As I mentioned in Maternity Leave: Imagination vs. Reality I have had very little time to fulfill my crafting dreams over the last year. However this has started to change over the last month or so and I have been spending more time in the Inner Sanctum.

When I was reorganising my supplies and stash I came across the worst of my hoard. I have a ridiculous addiction to craft magazines, particularly knit-alongs. I have knitted copious amount of blanket squares over the last few years, however I’ve never got round to making the squares into a blanket. So I started pondering what other uses I could put these squares to.
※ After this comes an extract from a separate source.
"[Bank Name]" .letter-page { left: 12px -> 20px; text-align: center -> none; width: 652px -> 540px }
There are a number of charities out there that take blanket squares however in a lot of cases they need to be a certain size, so those that I cannot donate I wanted to make into something other than a throw or cushion that won’t really have a place in our home (and I hate sewing up!). Check out the link to Eparenting which details a number of knitting charity campaigns: Bliss, Keep Britain Warm are a couple I have been stockpiling for.
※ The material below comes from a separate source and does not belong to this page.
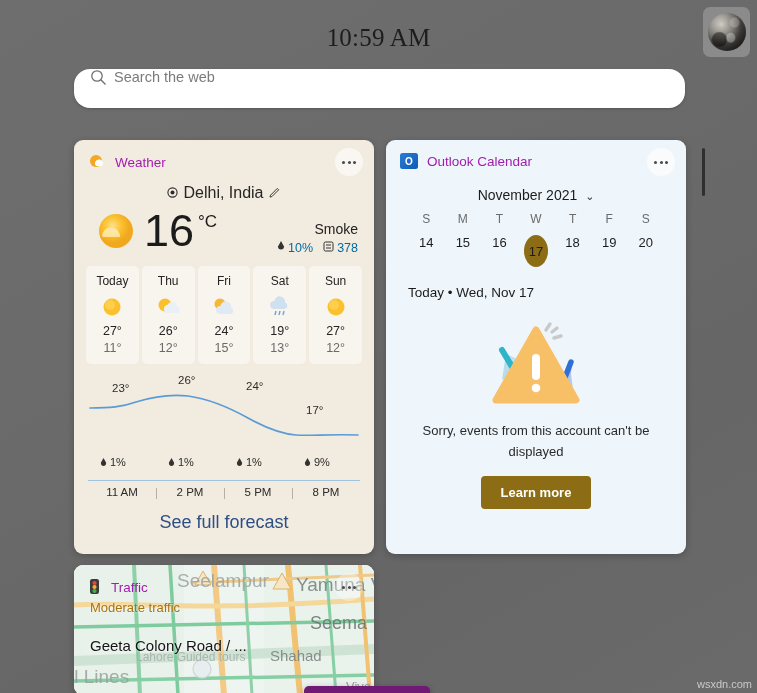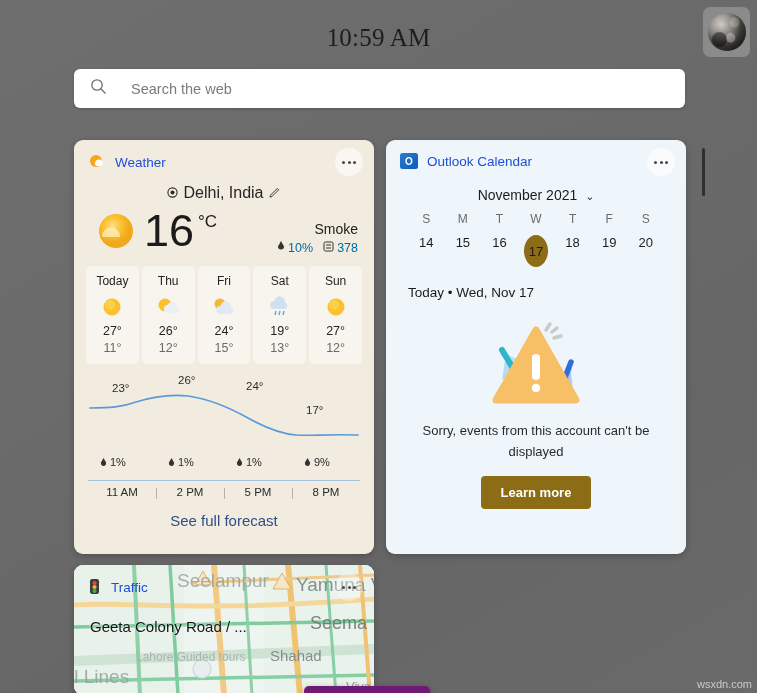"Search the web" .search { align-items: center -> none; border-radius: 6px -> 16px; gap: 24px -> 7px }
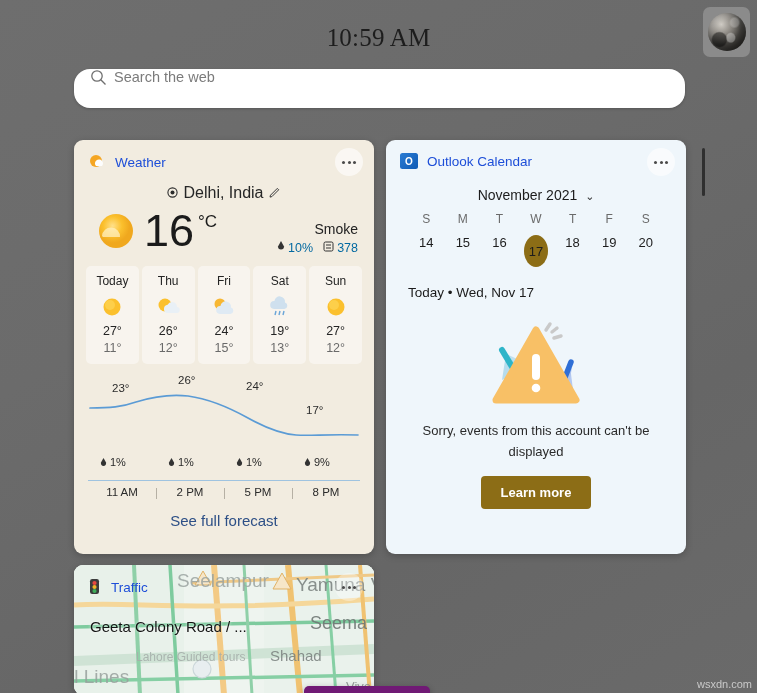"Weather" .card-title { color: #1d4ed8 -> #a21caf }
So what are my options? I do have plans (in my imaginary idea book named the Best Laid Plans of Unicorns and Fairies (that won’t come to fruition)) to make some tactile pillows for Small, but with the number of squares I have I could fill a soft play centre with pillows!

And then inspiration came from the very source of my addiction – I found Mollie Makes Mama magazine! Within its pages was Amber Van Andel’s pattern for a sock teddy. This pattern stitches and cuts knitted fabric without the fabric fraying and falling apart. This got me thinking, I could use the same technique to shape my knitted squares into toys!

And my monster prototype was born (in a non-Frankenstein kind of way!)

Materials:

  • 2 blanket squares (ideally same yarn weight and size)
  • Thread (for sewing body and features)
  • Felt scraps (for features)
  • Toy Filling
  • Yarn scrap and knitting sewing needle
  • Drafting paper (for drawing your design)
  • Pins
  • Scissors

To make your monster

  1. Place you blanket squares right sides facing and pin on your design. NB:Blocking your blanket squares first will make pinning and sewing much easier (particularly if knitted in a stretchy stitch – naturally I realised this after I started stitching 🤦🏻‍♀️). 
  2. Sew around your design using a zigzag stitch leaving an opening for stuffing. It is easier if your opening is along a finished edge of your square to prevent fraying.
  3. Cut away your excess fabric, remove design and turn right side out. Stuff firmly but avoid stretching the stitches in the fabric.
  4. Sew the stuffing gap closed using the yarn scrap. I found mattress stitch was the best method.
  5. Prepare your features and sew to the body

And you’re done!

I have been experimenting with the design and style since this prototype and found the neutral squares make great teddies (or animals), where the more zany and colourful are perfect for monsters. They can also be accessorised with ribbons, and I have also fitted squeakers in my most recent model! Bells and rattles would be just as effective, but bells would need to be fitted inside a casing to allow them to ring properly.